Second, all of the Level 2 BLAS routines that are memory bound and that represent a limit for the performance (i.e., DPOTF2, DGETF2, and DGEQR2 for Cholesky, LU, and QR factorization respectively) are executed on the CPU side while being overlapped with the Phi coprocessor execution as described in Sect. 4.3.

An important remark has to be made here for the Cholesky factorization: the left-looking algorithm as implemented in LAPACK is considered as well optimized for memory reuse but at the price of less parallelism and thus is not suitable for massively multicore machines. This variant delivers poor performance when compared to the right looking variant that allows more parallelism and thus run at higher speed.

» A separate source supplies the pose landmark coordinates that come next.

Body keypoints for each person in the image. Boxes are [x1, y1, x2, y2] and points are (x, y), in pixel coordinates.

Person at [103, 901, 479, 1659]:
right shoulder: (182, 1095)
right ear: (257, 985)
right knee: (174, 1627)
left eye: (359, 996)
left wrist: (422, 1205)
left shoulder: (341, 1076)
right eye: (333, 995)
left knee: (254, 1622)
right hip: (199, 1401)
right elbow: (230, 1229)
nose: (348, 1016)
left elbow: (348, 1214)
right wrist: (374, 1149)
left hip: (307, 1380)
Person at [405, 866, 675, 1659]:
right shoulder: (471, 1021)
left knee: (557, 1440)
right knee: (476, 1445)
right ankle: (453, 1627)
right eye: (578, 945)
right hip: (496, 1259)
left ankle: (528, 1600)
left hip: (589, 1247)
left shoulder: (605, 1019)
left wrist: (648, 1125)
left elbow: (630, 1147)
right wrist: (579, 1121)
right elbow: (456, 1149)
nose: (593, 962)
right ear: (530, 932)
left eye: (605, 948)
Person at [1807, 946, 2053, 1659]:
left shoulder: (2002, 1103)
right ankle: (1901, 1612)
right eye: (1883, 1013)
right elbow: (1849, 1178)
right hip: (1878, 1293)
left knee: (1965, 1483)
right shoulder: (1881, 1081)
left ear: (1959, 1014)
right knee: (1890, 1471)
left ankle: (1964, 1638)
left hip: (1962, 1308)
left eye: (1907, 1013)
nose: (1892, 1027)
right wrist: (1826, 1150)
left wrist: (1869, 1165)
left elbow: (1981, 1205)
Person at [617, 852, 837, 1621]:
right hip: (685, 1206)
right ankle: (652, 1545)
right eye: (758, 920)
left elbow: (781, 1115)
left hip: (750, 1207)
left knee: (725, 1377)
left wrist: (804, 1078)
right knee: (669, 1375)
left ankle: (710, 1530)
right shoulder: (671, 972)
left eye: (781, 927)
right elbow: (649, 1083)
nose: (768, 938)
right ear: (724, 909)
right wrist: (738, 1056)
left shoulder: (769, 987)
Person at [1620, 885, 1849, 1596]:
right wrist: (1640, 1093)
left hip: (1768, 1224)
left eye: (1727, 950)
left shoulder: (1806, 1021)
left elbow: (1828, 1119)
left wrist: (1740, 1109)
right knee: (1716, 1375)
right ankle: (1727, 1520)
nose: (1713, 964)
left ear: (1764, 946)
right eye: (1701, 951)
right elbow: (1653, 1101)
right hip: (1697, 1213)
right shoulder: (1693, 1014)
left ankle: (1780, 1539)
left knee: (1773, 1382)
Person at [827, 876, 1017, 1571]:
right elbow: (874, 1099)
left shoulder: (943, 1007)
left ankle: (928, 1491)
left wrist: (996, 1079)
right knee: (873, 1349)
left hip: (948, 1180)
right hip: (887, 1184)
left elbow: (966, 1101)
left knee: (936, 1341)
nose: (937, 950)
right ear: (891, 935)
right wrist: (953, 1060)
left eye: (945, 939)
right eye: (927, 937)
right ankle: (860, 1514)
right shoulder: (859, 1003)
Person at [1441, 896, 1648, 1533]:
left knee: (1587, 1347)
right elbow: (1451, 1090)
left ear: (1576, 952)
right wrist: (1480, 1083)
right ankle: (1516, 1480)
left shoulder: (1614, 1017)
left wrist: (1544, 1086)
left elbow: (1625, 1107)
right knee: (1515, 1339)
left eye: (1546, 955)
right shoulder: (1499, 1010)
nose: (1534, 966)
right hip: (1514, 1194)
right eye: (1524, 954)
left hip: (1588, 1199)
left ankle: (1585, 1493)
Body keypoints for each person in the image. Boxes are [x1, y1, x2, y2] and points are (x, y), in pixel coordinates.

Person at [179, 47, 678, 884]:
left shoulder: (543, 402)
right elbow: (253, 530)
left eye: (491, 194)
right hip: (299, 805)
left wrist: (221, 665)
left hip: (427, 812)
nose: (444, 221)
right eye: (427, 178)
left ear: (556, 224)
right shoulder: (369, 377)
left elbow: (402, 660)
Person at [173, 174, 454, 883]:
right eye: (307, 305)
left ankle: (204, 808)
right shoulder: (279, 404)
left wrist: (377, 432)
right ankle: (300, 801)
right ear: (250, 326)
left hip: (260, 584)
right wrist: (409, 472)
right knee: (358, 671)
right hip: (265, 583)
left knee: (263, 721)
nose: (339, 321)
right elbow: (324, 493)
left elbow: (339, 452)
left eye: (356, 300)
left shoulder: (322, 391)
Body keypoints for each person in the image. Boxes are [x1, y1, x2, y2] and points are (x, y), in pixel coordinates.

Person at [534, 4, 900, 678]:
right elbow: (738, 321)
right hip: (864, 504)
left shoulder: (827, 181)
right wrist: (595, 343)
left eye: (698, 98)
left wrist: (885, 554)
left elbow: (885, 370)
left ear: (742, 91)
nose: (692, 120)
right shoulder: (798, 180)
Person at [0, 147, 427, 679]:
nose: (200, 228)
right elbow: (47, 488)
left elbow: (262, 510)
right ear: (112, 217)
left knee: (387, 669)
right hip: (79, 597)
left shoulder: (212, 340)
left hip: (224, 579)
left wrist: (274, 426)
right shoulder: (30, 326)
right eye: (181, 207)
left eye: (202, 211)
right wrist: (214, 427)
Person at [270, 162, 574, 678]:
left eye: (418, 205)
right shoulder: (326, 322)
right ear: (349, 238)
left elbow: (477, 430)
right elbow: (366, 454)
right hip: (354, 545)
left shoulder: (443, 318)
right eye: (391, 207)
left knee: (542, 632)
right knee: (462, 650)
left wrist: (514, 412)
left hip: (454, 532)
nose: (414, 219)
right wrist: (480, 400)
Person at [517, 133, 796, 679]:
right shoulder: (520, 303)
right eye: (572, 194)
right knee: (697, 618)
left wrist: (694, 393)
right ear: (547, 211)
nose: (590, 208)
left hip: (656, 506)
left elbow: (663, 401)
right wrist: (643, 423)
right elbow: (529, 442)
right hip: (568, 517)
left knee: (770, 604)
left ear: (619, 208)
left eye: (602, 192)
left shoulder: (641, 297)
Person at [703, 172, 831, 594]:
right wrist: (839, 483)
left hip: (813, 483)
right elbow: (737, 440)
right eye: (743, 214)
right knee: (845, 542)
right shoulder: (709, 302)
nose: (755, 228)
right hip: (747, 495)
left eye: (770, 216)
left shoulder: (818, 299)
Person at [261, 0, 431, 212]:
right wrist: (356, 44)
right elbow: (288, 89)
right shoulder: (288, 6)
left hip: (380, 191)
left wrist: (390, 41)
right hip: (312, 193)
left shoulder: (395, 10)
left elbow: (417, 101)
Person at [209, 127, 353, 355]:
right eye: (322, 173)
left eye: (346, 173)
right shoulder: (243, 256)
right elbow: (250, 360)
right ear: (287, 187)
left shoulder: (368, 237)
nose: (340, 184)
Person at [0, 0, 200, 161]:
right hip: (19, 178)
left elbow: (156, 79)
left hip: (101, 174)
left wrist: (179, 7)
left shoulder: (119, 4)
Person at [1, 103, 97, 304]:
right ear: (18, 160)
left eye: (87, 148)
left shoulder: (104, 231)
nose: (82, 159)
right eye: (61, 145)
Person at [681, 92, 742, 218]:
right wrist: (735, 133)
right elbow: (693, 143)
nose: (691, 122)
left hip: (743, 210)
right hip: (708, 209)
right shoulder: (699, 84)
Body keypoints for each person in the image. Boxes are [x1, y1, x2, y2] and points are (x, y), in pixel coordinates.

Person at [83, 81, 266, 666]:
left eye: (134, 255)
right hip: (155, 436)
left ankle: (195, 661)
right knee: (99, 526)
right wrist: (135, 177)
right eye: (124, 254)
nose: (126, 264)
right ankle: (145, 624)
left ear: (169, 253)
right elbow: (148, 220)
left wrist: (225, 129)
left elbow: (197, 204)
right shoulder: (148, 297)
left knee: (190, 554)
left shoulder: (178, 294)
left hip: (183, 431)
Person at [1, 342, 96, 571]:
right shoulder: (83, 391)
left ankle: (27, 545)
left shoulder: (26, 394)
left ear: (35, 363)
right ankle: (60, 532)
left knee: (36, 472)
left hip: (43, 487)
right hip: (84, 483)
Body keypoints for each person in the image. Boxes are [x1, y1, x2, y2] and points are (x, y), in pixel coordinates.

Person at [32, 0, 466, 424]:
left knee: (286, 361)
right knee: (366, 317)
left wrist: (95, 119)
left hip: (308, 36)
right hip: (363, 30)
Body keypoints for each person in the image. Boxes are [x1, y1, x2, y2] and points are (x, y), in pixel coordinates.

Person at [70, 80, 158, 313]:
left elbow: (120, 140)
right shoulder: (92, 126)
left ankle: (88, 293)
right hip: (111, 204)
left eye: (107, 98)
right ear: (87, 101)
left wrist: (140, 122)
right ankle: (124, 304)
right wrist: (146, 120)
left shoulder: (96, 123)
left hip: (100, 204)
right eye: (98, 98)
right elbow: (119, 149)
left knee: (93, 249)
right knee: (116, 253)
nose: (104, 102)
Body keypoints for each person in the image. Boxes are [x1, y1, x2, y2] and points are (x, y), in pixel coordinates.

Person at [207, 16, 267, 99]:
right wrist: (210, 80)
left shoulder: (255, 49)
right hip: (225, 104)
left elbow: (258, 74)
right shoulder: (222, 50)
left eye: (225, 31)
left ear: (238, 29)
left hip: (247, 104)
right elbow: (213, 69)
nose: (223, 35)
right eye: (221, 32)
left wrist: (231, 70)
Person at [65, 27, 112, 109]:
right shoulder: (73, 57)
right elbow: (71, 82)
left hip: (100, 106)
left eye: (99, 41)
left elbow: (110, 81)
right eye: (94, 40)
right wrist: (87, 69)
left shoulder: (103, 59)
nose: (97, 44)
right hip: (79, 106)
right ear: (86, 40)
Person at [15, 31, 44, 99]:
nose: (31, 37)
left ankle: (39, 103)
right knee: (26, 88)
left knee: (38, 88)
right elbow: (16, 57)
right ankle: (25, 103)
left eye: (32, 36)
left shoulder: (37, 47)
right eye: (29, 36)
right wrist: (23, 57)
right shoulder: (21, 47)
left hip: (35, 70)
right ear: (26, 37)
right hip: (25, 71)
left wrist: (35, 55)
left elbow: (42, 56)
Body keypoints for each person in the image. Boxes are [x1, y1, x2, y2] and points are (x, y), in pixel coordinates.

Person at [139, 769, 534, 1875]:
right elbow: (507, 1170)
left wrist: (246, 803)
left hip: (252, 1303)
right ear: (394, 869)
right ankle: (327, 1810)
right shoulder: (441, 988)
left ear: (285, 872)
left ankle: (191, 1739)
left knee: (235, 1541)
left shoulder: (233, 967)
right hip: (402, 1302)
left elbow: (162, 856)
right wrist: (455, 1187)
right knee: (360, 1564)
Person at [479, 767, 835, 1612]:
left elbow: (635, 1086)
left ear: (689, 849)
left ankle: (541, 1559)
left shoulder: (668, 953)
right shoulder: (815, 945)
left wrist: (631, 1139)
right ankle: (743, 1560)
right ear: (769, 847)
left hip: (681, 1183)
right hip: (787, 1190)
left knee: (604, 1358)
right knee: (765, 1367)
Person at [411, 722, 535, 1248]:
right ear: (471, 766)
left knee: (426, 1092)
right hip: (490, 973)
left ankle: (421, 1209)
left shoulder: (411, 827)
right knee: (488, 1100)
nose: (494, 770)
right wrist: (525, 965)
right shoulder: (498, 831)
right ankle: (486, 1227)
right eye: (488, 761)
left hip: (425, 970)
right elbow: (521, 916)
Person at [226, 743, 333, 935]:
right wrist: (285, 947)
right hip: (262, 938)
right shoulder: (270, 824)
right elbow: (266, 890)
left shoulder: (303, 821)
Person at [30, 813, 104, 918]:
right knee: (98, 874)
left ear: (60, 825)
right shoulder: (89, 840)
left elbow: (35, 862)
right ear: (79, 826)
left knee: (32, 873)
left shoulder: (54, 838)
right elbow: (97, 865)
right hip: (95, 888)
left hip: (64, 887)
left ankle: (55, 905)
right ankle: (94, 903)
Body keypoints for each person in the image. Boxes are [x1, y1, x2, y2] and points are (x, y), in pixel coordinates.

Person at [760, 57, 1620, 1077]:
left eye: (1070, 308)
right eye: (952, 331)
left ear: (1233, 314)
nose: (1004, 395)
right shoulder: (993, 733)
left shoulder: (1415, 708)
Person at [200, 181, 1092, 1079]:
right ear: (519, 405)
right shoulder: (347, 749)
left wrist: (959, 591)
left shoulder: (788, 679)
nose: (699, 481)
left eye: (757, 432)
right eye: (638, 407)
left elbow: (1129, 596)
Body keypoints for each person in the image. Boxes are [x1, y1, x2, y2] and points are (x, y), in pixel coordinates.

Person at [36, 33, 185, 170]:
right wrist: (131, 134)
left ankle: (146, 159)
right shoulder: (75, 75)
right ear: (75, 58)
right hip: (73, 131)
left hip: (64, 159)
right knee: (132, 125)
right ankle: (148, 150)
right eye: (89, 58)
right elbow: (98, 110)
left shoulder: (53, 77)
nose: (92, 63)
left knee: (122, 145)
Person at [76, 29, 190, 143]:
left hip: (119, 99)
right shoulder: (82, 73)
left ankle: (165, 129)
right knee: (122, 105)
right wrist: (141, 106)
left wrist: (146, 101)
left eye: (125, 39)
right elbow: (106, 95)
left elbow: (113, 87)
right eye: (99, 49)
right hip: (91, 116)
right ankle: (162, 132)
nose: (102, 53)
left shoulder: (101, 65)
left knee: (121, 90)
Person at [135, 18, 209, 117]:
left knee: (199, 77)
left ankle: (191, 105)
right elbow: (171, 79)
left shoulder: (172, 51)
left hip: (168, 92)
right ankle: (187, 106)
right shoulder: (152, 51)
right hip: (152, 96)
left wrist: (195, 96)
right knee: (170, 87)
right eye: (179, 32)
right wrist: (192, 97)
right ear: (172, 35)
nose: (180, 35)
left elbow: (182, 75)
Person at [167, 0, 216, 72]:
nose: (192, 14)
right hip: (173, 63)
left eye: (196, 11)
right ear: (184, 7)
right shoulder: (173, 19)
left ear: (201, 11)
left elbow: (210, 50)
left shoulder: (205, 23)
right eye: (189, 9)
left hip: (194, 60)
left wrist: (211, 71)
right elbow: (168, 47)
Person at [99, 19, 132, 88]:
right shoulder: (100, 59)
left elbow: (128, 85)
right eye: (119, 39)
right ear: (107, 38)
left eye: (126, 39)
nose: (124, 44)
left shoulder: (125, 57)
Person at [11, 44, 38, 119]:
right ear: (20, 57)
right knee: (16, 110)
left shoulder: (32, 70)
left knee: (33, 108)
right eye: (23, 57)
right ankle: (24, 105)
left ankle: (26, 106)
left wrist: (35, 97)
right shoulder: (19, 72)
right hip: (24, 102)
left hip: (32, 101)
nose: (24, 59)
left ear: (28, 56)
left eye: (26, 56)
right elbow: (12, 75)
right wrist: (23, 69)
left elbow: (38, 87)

6 Conclusions and Future Work

In this article, we have shown how to extend our hybridization methodology from existing systems to a new hardware platform. The challenge of the porting effort stemmed from the fact that the new coprocessor from Intel, the Xeon Phi, featured programming models and relative execution overheads, that were markedly different from what we have been targeting on GPU-based accelerators. Nevertheless, we believe that the techniques used in this paper adequately adapt our hybrid algorithm to best take advantage of the new heterogeneous hardware. We have derived an implementation schema of the dense linear algebra kernels that also can be applied to either the two-sided factorization used for solving the eigenproblem and the SVD or to the sparse linear algebra algorithms. We plan to further study the implementation of multi-Xeon Phi algorithms in a distributed computing environment. We think that the techniques presented will become more popular and will be integrated into dynamic runtime system technologies. The ultimate goal is that this integration will help to tremendously decrease development time while retaining high-performance.